─── Texte à lire ───
Le supplice de Tantale (octobre 1946)a
L’eau fuit ses lèvres, la branche fuit sa main, et le rocher qui surplombe sa tête va tomber mais ne tombe jamais. Pour l’observateur non prévenu, tout se passe comme si le désir de Tantale suffisait à repousser les objets qu’il désire, et sa crainte l’objet qu’il redoute. Quand il se penche vers la surface de la rivière où il baigne à mi-corps, quand il lève le bras vers ces fruits mûrs qui font ployer la branche au-dessus de son front, on dirait que son geste même déclenche un mécanisme qui l’annule. Mais on dirait aussi que son regard, dès qu’il l’élève avec angoisse vers le rocher, retient le rocher. Étrange lieu que ce coin du Tartare, où la pesante logique de la matière est abolie pour peu que l’homme se manifeste. Serait-ce un pur lieu de l’esprit ? Oui, car à l’instant même où Tantale est ému, où il forme un projet, où il agit, les lois de la chute des corps et de leur inertie, qui sont celles mêmes de la mort, font place aux lois des dieux, qui sont celles de l’esprit ; et des dieux irrités contre l’homme, c’est-à-dire d’un esprit coupable.
─── Données fournies ───
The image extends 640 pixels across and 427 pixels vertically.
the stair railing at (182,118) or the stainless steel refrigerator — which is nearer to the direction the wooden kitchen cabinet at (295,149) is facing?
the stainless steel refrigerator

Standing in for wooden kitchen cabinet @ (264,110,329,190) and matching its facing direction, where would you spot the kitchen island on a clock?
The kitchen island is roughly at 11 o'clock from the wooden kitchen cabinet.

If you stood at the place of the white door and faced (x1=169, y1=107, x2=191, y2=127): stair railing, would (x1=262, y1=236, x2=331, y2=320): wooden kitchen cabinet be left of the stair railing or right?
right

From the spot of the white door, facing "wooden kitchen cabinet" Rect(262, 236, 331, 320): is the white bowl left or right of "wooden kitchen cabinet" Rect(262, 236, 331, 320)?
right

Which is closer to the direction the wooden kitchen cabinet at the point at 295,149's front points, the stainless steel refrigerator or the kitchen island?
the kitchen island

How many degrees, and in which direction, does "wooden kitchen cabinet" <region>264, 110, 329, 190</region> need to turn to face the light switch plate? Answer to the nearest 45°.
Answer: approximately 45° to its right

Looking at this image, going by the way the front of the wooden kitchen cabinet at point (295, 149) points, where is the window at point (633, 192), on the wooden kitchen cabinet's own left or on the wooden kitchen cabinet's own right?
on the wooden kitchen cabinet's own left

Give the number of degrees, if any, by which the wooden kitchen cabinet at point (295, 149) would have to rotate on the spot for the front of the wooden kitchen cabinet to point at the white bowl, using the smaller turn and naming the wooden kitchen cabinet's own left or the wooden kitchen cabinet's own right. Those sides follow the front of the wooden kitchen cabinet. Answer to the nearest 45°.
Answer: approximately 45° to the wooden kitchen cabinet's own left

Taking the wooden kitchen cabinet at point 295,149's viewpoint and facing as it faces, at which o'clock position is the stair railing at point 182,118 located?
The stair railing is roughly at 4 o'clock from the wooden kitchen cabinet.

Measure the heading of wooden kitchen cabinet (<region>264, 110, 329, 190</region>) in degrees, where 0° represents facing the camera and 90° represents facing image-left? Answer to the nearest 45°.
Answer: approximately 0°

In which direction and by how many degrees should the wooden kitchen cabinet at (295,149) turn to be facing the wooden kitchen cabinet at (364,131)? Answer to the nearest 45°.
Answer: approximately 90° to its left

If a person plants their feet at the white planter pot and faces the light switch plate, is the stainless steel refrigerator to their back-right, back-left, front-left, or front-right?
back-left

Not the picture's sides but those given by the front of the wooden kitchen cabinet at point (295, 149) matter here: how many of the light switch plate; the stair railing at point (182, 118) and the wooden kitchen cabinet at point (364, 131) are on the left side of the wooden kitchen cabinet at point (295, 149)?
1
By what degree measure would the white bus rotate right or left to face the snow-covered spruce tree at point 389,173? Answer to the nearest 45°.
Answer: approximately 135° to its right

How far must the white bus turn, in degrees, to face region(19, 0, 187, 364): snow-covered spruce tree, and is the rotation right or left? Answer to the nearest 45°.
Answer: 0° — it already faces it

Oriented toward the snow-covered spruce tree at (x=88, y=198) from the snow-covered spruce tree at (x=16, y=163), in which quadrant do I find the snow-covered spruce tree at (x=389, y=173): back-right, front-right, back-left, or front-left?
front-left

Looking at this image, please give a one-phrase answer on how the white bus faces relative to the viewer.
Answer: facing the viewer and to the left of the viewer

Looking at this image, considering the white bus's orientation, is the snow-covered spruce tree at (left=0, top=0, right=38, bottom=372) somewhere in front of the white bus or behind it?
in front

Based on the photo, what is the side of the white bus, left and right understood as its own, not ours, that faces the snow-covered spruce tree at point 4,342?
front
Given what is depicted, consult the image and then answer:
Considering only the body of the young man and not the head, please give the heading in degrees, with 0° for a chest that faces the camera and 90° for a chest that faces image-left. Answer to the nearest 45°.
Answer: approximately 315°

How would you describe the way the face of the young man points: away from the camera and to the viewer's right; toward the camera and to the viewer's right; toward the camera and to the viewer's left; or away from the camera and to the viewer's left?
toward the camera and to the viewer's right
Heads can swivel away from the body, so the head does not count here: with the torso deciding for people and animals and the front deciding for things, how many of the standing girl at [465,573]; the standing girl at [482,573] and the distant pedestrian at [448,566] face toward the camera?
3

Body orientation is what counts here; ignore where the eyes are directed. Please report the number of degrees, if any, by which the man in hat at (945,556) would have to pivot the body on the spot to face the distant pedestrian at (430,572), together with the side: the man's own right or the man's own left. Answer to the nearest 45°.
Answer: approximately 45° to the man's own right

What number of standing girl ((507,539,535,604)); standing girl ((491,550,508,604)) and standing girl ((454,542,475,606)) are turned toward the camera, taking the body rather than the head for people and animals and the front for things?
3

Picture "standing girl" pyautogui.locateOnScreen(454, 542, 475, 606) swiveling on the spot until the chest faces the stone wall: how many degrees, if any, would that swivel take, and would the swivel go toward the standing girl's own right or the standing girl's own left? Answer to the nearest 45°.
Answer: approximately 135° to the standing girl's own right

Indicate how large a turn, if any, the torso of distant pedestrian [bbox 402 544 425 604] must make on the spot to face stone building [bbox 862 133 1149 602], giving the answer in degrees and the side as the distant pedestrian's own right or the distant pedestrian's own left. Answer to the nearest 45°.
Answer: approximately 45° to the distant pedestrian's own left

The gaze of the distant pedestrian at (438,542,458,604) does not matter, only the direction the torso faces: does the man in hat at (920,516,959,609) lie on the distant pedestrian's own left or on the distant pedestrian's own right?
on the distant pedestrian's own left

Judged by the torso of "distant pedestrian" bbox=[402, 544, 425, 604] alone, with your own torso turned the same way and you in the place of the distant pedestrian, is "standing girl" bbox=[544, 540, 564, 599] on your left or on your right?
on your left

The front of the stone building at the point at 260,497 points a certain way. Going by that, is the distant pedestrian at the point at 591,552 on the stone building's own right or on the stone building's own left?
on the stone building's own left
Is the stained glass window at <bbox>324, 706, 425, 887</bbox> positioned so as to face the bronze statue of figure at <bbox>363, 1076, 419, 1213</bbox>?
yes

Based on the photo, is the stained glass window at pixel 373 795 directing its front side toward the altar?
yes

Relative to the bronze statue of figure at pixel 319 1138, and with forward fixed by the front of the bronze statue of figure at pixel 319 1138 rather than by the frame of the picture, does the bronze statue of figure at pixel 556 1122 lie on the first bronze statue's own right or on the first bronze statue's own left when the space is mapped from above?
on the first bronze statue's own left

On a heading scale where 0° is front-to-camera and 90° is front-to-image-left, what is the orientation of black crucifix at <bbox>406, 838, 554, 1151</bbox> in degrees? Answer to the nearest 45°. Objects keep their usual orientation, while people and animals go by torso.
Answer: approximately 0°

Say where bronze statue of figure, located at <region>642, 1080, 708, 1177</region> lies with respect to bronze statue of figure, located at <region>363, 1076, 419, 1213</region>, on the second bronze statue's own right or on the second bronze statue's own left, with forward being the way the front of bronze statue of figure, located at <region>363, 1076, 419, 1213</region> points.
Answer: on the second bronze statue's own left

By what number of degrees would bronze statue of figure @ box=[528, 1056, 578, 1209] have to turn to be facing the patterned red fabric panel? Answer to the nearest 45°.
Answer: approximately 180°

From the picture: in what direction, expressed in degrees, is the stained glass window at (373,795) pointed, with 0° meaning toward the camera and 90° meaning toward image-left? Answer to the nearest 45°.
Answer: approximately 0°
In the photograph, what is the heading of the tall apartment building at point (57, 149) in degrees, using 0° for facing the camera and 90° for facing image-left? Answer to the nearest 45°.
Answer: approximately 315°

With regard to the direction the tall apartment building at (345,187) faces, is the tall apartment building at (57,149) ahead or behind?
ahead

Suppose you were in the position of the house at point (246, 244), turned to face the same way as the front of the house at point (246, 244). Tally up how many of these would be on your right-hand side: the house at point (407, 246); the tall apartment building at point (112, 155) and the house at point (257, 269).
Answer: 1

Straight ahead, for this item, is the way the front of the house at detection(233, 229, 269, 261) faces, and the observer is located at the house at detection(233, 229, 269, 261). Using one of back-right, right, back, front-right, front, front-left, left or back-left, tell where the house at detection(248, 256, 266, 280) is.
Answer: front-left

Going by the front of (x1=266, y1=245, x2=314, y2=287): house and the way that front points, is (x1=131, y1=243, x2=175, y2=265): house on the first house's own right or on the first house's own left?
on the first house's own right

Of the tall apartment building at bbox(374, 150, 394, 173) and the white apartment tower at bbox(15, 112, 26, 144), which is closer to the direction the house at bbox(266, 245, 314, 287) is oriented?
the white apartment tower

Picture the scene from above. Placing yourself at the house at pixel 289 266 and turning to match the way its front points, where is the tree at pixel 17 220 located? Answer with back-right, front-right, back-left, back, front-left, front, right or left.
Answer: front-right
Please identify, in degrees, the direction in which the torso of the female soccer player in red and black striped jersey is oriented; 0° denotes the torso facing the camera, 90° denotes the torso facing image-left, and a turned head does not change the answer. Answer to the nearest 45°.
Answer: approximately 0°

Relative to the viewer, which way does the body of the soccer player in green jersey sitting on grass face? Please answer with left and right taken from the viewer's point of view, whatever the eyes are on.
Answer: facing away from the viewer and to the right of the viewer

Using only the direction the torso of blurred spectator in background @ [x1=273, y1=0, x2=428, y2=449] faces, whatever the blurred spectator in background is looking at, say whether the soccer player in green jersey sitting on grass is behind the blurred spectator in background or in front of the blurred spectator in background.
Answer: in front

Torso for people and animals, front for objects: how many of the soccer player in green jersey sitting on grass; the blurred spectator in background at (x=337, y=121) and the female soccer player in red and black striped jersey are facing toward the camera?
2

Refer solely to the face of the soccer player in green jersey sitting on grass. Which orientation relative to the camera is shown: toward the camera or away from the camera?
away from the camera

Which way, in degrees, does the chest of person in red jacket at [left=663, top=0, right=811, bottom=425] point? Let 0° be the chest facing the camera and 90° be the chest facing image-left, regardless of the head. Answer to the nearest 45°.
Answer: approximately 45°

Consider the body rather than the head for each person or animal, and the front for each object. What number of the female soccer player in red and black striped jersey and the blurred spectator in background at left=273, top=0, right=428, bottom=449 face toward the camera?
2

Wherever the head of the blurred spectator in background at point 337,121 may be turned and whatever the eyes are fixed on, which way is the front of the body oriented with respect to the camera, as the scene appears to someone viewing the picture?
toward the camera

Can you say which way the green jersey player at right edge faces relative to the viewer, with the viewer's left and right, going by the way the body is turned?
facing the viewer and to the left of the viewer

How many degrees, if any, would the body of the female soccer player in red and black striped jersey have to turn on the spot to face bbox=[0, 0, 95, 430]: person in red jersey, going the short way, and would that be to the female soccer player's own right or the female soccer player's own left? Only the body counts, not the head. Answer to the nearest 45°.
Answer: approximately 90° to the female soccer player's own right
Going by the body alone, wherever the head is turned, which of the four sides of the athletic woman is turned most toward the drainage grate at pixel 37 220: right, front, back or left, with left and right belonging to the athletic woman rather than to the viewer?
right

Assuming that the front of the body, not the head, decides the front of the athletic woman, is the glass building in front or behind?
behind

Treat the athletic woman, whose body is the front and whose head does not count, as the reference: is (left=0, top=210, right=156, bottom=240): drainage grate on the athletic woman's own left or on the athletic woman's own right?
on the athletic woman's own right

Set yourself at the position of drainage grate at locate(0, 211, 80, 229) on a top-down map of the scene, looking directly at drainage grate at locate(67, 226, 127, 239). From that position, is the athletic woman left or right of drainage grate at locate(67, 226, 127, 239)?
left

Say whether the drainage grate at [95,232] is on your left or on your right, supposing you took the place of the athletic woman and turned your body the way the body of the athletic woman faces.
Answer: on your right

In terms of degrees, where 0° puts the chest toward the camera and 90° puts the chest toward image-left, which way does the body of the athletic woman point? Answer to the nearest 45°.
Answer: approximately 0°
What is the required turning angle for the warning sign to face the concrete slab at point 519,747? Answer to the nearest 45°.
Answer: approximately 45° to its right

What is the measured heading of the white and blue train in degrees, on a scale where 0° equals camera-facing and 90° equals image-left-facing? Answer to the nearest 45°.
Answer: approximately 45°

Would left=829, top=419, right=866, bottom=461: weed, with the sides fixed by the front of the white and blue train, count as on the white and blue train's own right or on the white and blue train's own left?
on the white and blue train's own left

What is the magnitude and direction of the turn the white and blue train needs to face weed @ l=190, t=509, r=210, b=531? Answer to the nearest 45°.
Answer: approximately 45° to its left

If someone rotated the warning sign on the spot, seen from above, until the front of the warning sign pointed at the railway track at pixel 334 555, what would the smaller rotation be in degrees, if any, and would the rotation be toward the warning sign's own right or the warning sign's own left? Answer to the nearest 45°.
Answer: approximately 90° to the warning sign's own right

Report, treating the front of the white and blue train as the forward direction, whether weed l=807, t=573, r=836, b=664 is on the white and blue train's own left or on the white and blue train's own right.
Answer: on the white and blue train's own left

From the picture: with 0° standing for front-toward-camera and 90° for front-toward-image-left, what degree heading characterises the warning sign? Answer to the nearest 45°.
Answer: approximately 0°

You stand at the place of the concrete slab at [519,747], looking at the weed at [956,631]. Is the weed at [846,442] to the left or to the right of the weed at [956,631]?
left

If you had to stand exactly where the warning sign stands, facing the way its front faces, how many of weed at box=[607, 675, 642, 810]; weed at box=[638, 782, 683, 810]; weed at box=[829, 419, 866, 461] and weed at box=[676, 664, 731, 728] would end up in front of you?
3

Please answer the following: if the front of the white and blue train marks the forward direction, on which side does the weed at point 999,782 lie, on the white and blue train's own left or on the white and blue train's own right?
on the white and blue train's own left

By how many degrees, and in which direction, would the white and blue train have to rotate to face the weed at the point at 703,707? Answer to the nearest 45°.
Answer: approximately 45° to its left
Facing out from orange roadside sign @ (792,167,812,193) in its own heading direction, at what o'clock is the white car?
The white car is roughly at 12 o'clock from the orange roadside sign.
───
◆ **Le problème**: Prolongez le texte sur le supplice de Tantale à la suite de sa dernière phrase. Les items ont une autre provenance que le texte.

◆ **Résultat obtenu**:
Regardons bien ce paysage imaginaire, cette composition simplifiée comme un arcane du Tarot et non moins chargée de symboles : un corps, une eau, une branche et un rocher. C’est l’homme coupable, environné des emblèmes de sa peur et de sa [p. 363] convoitise — emblèmes ou signes, car tout tient ici à des événements intérieurs. Tout tient à l’homme et tout illustre une des structures fondamentales de son être.
Tantale avait commis deux crimes, dit la Fable. Admis à la table des dieux, il avait dérobé à ses hôtes leur nectar et leur ambroisie, pour les faire goûter aux mortels. Puis, dans l’idée de défier l’Olympe et d’éprouver son omniscience, il avait tué son propre fils Pélops, pour faire servir sa chair à la table divine.
Les liqueurs d’immortalité sont ici comme des signes de la Grâce, dont un homme chercherait à s’emparer par subterfuge, afin de s’assurer un empire terrestre. Doutons que la philanthropie préside au vol de Tantale, quand il est assez clair qu’il jalouse les dieux, leur divination, leur puissance, et tous les plaisirs qu’ils en tirent.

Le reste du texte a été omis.